===== Source data
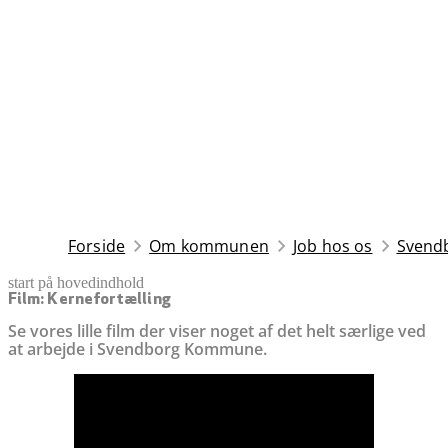
Forside
Om kommunen
Job hos os
Svend
start på hovedindhold
senest opdateret 26. november 2025
Film: Kernefortælling
Se vores lille film der viser noget af det helt særlige ved
at arbejde i Svendborg Kommune.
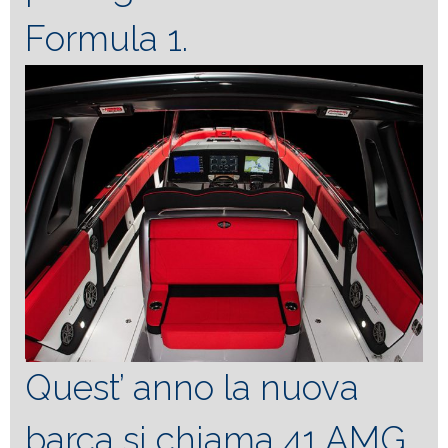
Formula 1.
Quest’ anno la nuova
barca si chiama 41 AMG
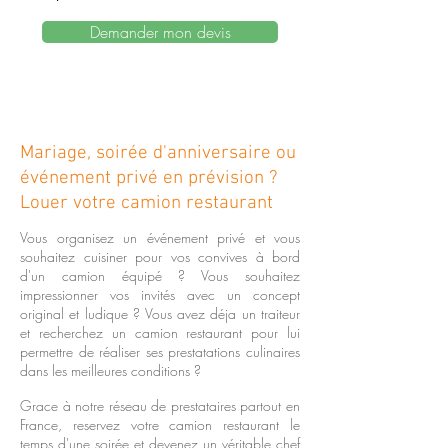
Demander mon devis
Mariage, soirée d'anniversaire ou
événement privé en prévision ?
Louer votre camion restaurant
Vous organisez un événement privé et vous
souhaitez cuisiner pour vos convives à bord
d'un camion équipé ? Vous souhaitez
impressionner vos invités avec un concept
original et ludique ? Vous avez déja un traiteur
et recherchez un camion restaurant pour lui
permettre de réaliser ses prestatations culinaires
dans les meilleures conditions ?
Grace à notre réseau de prestataires partout en
France, reservez votre camion restaurant le
temps d'une soirée et devenez un véritable chef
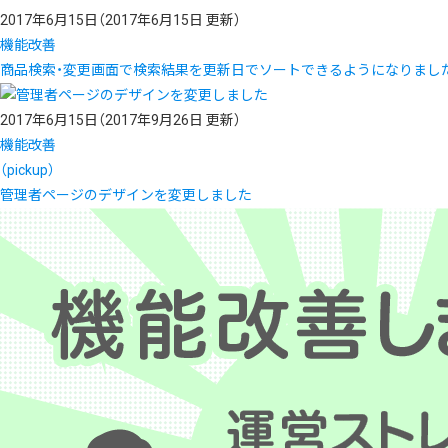
2017年6月15日
（2017年6月15日 更新）
機能改善
商品検索・変更画面で検索結果を更新日でソートできるようになりまし
2017年6月15日
（2017年9月26日 更新）
機能改善
（pickup）
管理者ページのデザインを変更しました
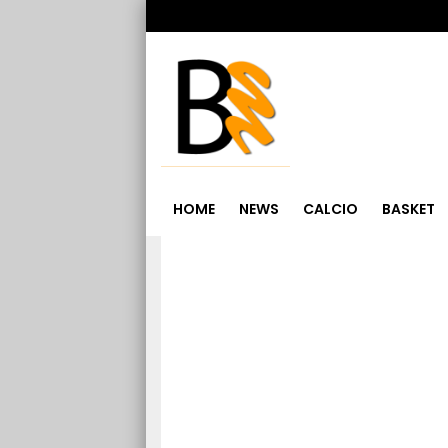
HOME
NEWS
CALCIO
BASKET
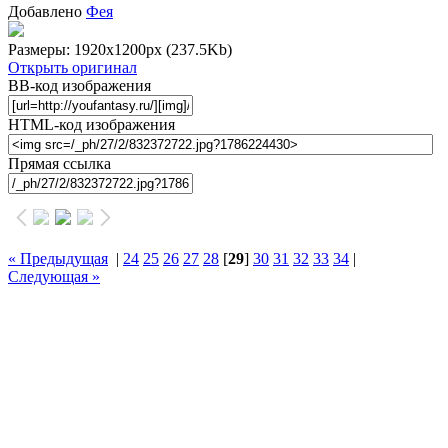
Добавлено
Фея
Размеры: 1920x1200px
(237.5Kb)
Открыть оригинал
BB-код изображения
HTML-код изображения
Прямая ссылка
« Предыдущая
|
24
25
26
27
28
[
29
]
30
31
32
33
34
|
Следующая »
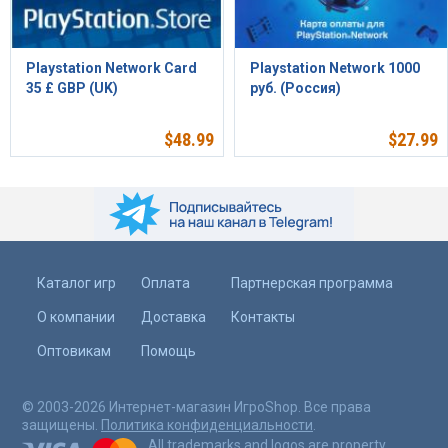
Playstation Network Card
Playstation Network 1000
35 £ GBP (UK)
руб. (Россия)
$
48.99
$
27.99
Каталог игр
Оплата
Партнерская программа
О компании
Доставка
Контакты
Оптовикам
Помощь
© 2003-2026 Интернет-магазин ИгроShop. Все права
защищены.
Политика конфиденциальности
.
All trademarks and logos are property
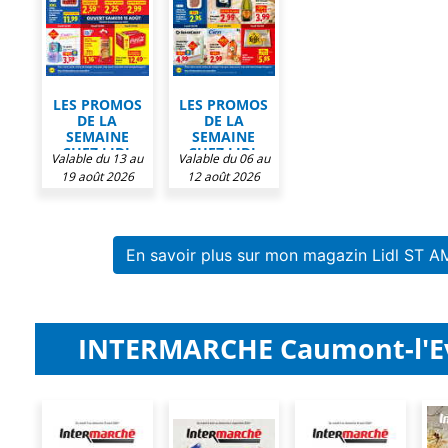
LES PROMOS
LES PROMOS
DE LA
DE LA
SEMAINE
SEMAINE
CHEZ LIDL
CHEZ LIDL
Valable du 13 au
Valable du 06 au
19 août 2026
12 août 2026
En savoir plus sur mon magazin Lidl ST 
INTERMARCHE Caumont-l'Eve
==========
Reproduce the lines verbatim from the start of the records through the line containing "at arbejde i Svendborg Kommune.", inclusive. Omit the pictures from your answer.

Forside
Om kommunen
Job hos os
Svend
start på hovedindhold
senest opdateret 26. november 2025
Film: Kernefortælling
Se vores lille film der viser noget af det helt særlige ved
at arbejde i Svendborg Kommune.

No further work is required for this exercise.